J’ai mal à mon sexe

Photo :  Peter Macdiarmid / Getty Images (Oeuvre de Tim Nobles et Sue Webster : « Pink Narcissus » - 2008)

Photo : Peter Macdiarmid / Getty Images (Oeuvre de Tim Nobles et Sue Webster : « Pink Narcissus » – 2008)

J’ai mal à mon sexe, et c’est tout proche de ne pas être seulement au figuré.

Il y a tellement trop d’histoires qui sortent en ce moment au sujet des violences faites aux femmes que je pleure pour elles au passé, au présent et même au futur, malheureusement. Ces histoires, je n’ai même pas la force de les nommer.

J’ai mal à mon sexe masculin parce que je ne comprends pas qu’il puisse, accroché à d’autres, s’exciter autant dans la haine et le non-consentement. Comme je ne comprends pas cette fascination qu’ont certains hommes pour le pouvoir, quand il se fout complètement de l’objet de son désir, quand il se contente d’une proie facile.

Je ne sais pas si c’est parce que je suis un homme rose. Ou parce que j’ai vu tout petit ma mère manger des claques par un homme qu’elle aimait accessoirement, pour oublier mon père. Ça s’est passé voilà presque 40 ans et pourtant ce souvenir est vidéographique, je pourrais presque décrire chaque détail de la scène.

C’était l’alcool qui était en cause, mais pour moi l’alcool n’excusera jamais rien ni personne. Comme la culture, comme la religion, comme l’éducation, comme les traumatismes du passé, comme le caractère, comme le simple fait d’être un homme issu de cette race d’hommes qui prennent au lieu de demander, qui frappent au lieu de parler.

Même pas besoin d’être féministe pour le comprendre. Il suffit d’avoir en tête que nous ne vivons pas en vase clos. On ne parle pas des salaires, du partage des tâches, on parle d’éliminer un monde, celui de nos petites filles, où la peur s’installe sournoisement avec l’apprentissage social.

Pensez-vous que c’est normal que j’aie à tordre mes neurones pour trouver comment expliquer de plus en plus explicitement à ma fille qu’elle doit se méfier de mes semblables, sans pour autant lui donner le goût de se cacher constamment dans sa chambre?
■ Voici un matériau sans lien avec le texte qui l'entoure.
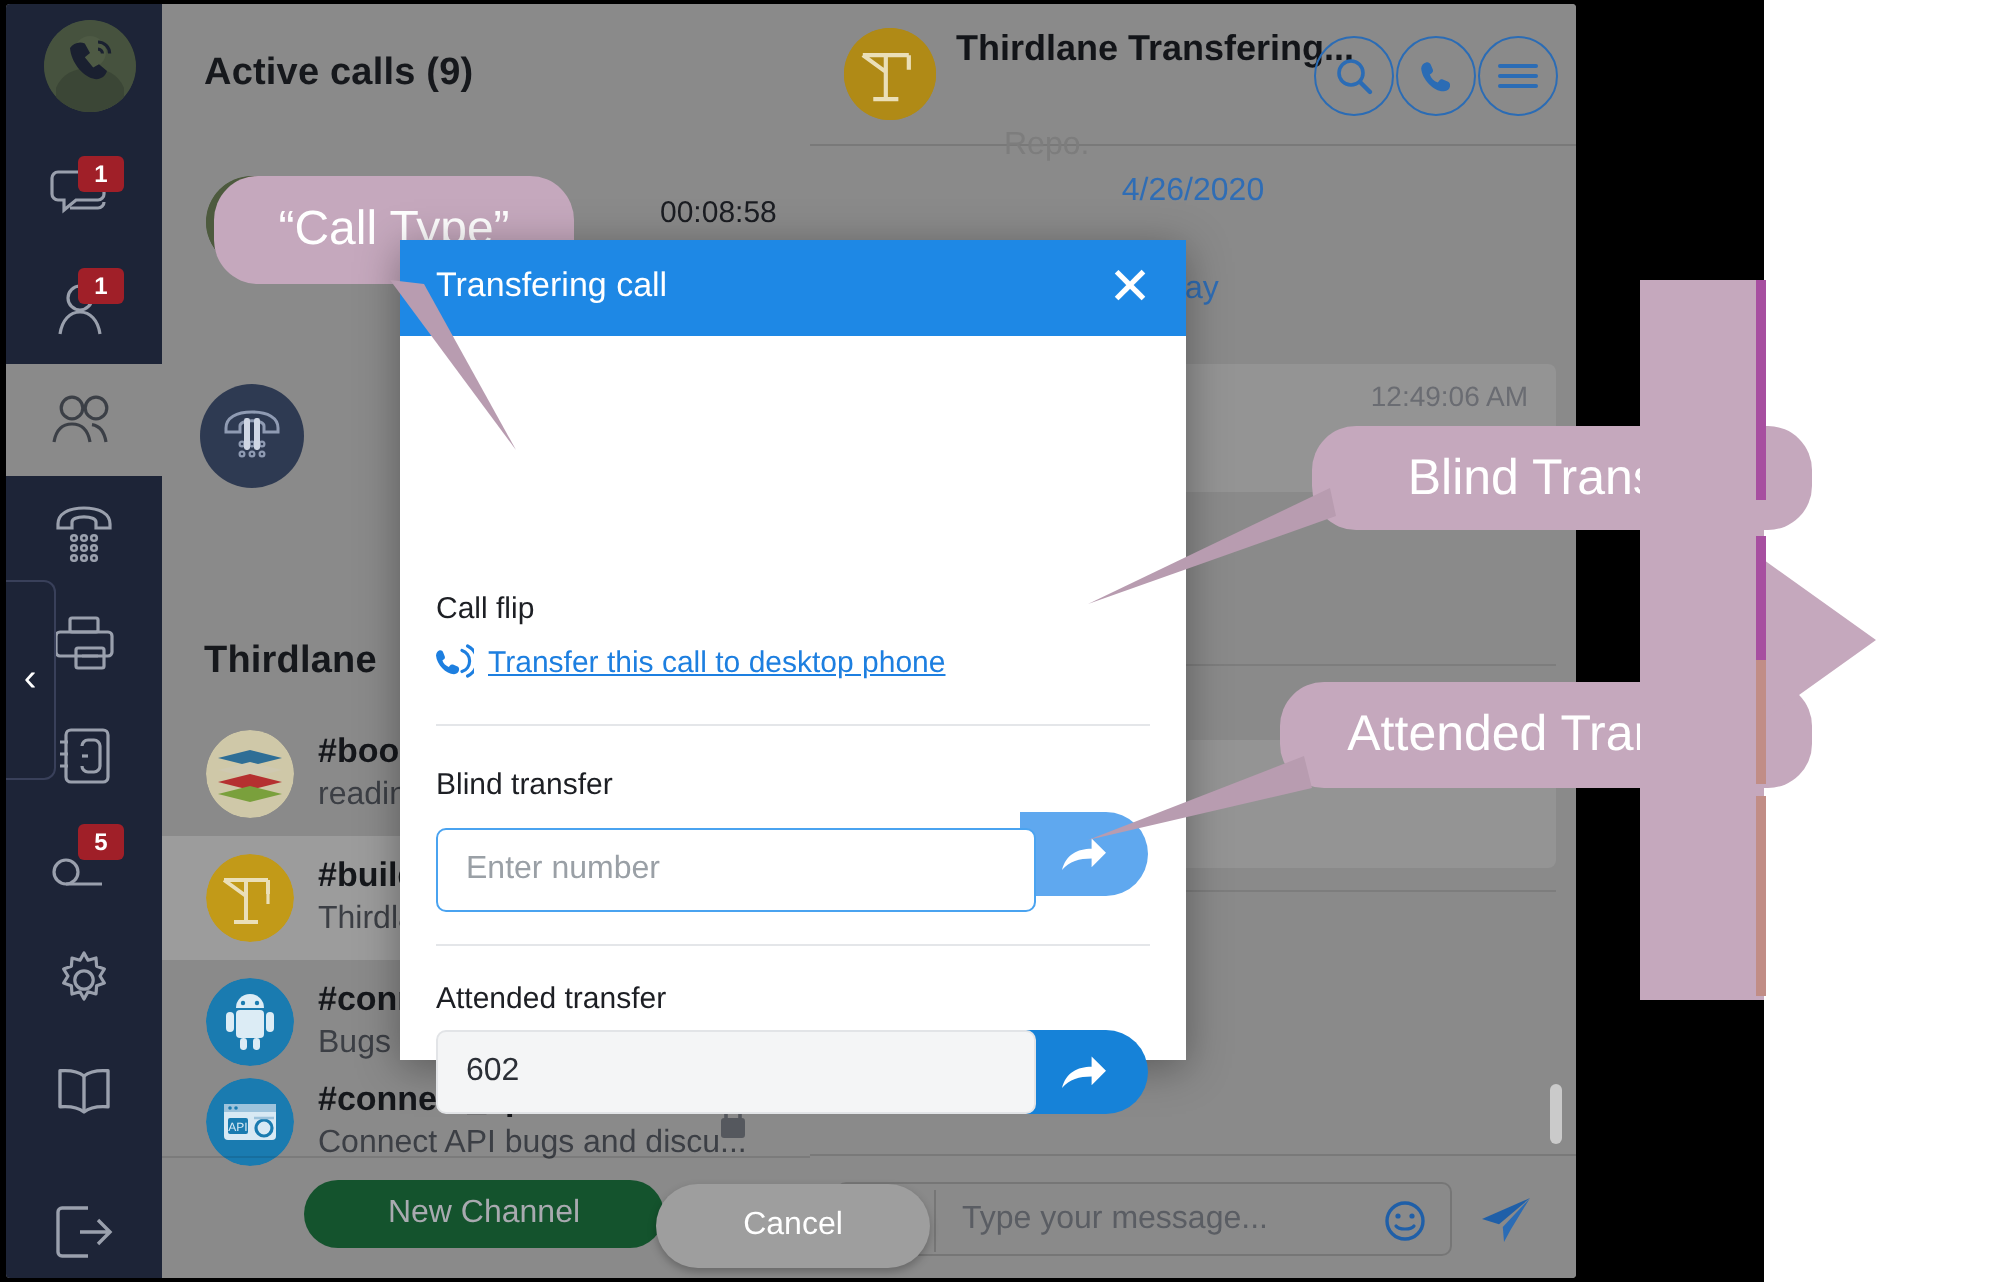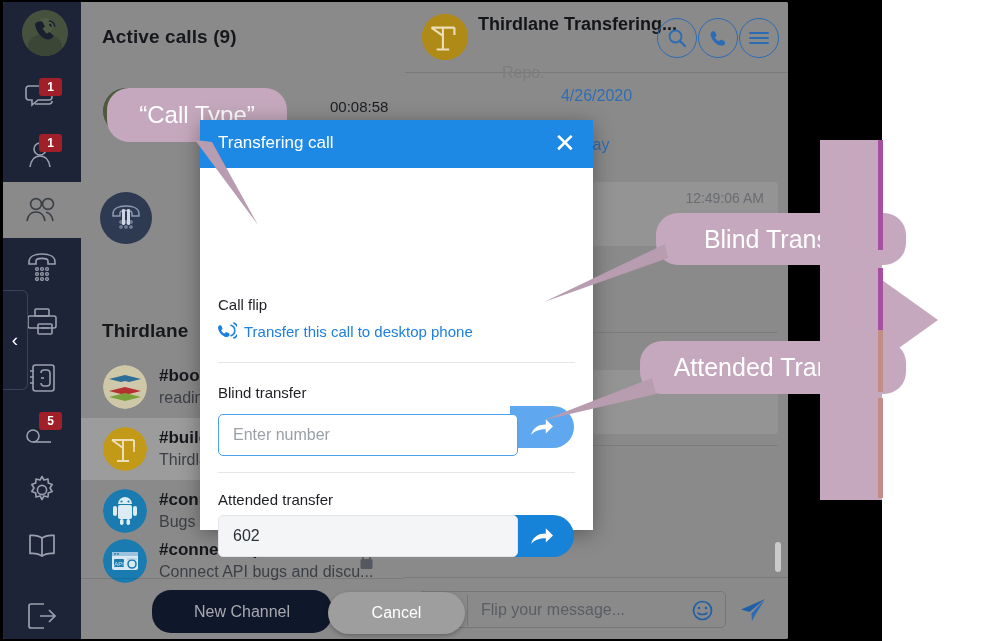--- a/index.html
+++ b/index.html
@@ -80,22 +80,22 @@
   .chan.sel{ background:rgba(255,255,255,.16); }
   .chan .ic{
     position:absolute; left:22px; top:9px; width:44px; height:44px; border-radius:50%;
     overflow:hidden;
   }
   .chan .nm{ position:absolute; left:78px; top:10px; font-size:17px; font-weight:bold; color:#15171b; }
   .chan .ds{ position:absolute; left:78px; top:33px; font-size:16px; color:#3c3f45; }
   .lockic{ position:absolute; left:278px; top:22px; color:#55585e; }
 
   .newchan{
-    position:absolute; left:71px; top:588px; width:180px; height:43px; border-radius:19px;
-    background:#0f172a; color:#a9aab0; font-size:16px;
+    position:absolute; left:71px; top:588px; width:180px; height:34px; border-radius:19px;
+    background:#14532d; color:#a9aab0; font-size:16px;
     display:flex; align-items:center; justify-content:center;
   }
   .midsep{ position:absolute; left:0; top:576px; width:324px; height:1px; background:rgba(0,0,0,.10); }
 
   
   .chat{ position:absolute; left:402px; top:0; width:383px; height:100%; background:#8a8a8a; }
   .chat-hd{ position:absolute; left:0; top:0; width:383px; height:71px; border-bottom:1px solid rgba(0,0,0,.12); }
   .chat-av{
     position:absolute; left:17px; top:12px; width:46px; height:46px; border-radius:50%;
     background:#b08a16;
@@ -130,21 +130,21 @@
   
   .modal{
     position:absolute; left:197px; top:118px; width:393px; height:410px; background:#fff;
     box-shadow:0 4px 20px rgba(0,0,0,.35); z-index:20;
   }
   .modal-hd{ position:absolute; left:0; top:0; width:393px; height:48px; background:#1e88e5; }
   .modal-hd .t{ position:absolute; left:18px; top:13px; font-size:17px; color:#fff; }
   .modal-x{ position:absolute; right:14px; top:10px; width:28px; height:28px; color:#fff;
             font-size:26px; line-height:26px; text-align:center; font-weight:300; }
   .mlabel{ position:absolute; left:18px; font-size:15px; color:#1d1f24; }
-  .flip-link{ position:absolute; left:44px; top:203px; font-size:15px; color:#1d7fe0; }
+  .flip-link{ position:absolute; left:44px; top:203px; font-size:15px; color:#1d7fe0;text-decoration:underline; }
   .flip-ic{ position:absolute; left:18px; top:202px; }
   .hr{ position:absolute; left:18px; width:357px; height:1px; background:#e4e6e9; }
 
   .field{
     position:absolute; left:18px; width:300px; height:42px; border-radius:5px;
   }
   .field.outl{ border:1.4px solid #4aa3f0; background:#fff;margin-top:8px; }
   .field.grey{ background:#f4f5f6; border:1px solid #e2e4e7; }
   .field .val{ position:absolute; left:14px; top:11px; font-size:16px; }
   .arrowbtn{
@@ -476,21 +476,21 @@
     <div class="scrollbar"></div>
 
     <div class="composer">
       <div class="cbox">
         <div class="clip">
           <svg width="20" height="22" viewBox="0 0 20 22">
             <path d="M15 6.5L7.4 14.2a2.6 2.6 0 103.7 3.7l7.3-7.3a4.6 4.6 0 10-6.5-6.5L4.3 11.8a6.6 6.6 0 109.3 9.3" fill="none" stroke="#1f5fa8" stroke-width="1.7" stroke-linecap="round"></path>
           </svg>
         </div>
         <div class="cdiv"></div>
-        <div class="cph">Flip your message...</div>
+        <div class="cph">Type your message...</div>
         <div class="smiley">
           <svg width="21" height="21" viewBox="0 0 21 21">
             <circle cx="10.5" cy="10.5" r="9" fill="none" stroke="#1f5fa8" stroke-width="1.7"></circle>
             <circle cx="7" cy="8" r="1.3" fill="#1f5fa8"></circle>
               <circle cx="14" cy="8" r="1.3" fill="#1f5fa8"></circle>
             <path d="M6 13c1.4 2 7.6 2 9 0" fill="none" stroke="#1f5fa8" stroke-width="1.6" stroke-linecap="round"></path>
           </svg>
         </div>
       </div>
       <div class="sendpl">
Et sérieux, j’en ai plus qu’assez qu’on tente de justifier l’injustifiable, comme si c’était une partie de plaisir pour une femme de se présenter en victime, comme si c’était simplement avancer un pion dans un jeu qui s’appellerait « la guerre des sexes ». J’ai des petites nouvelles pour vous : le problème de la violence envers les femmes, ce n’est pas une conspiration pour transformer la Terre en planète des femmes.

Et encore, ne venez pas me parler du fait qu’il existe des femmes qui violentent des hommes. Ça existe, mais ce n’est pas un problème endémique comme celui de la violence envers les femmes, qui s’accroche à la normalité comme à une bouée. À ce que je sache, ce n’est pas encore une épidémie transmissible culturellement. Alors, il faudra bien l’affronter de front.

Justement, ne trouvez-vous pas étrange que ce problème soit moins important socialement que celui de l’intimidation? Pourtant, il y aurait des parallèles à faire entre les deux. On pourrait arriver à la conclusion que l’intimidation, c’est le niveau précédent à la violence et que le viol, c’est sa mise en oeuvre. Pourtant, on ne parle que de ce problème cycliquement, comme on parle du problème de la guerre pendant la Journée de la paix, un problème qui ne se réglera pas de sitôt. Tout le monde le sait. On vit avec. C’est loin de nos sociétés américaines, ça se joue ailleurs et plus haut, contrairement au problème de la violence envers les femmes.

Tout ce que je peux faire ici, c’est d’encourager fortement les victimes de violence à dénoncer le plus possible aux autorités les agresseurs, afin de briser la loi du silence, qui est protégée par cette idée insidieuse que les femmes ne sont que des tentatrices ou des provocatrices, ce qui est une forme d’intimidation sociale. Plus des hommes auront à répondre de leurs actes devant la Justice, plus il sera clair que l’impunité n’est plus la norme et qu’il n’y aura plus de doute que les femmes ne sont pas dans le fond coupables de leurs propres agressions.

Mais pour l’instant, j’en suis réduit à trouver normal que toi, lectrice, tu ressentes plus le doute que la solidarité en parcourant mes mots, parce que j’ai tout de même entre les jambes le sexe que j’ai. Même avec toute la bonne volonté dont je suis capable, je ne pourrai jamais te faire oublier toutes ces trahisons. J’espère que le temps le pourra et qu’il me donnera tort de vous pleurer aujourd’hui au futur.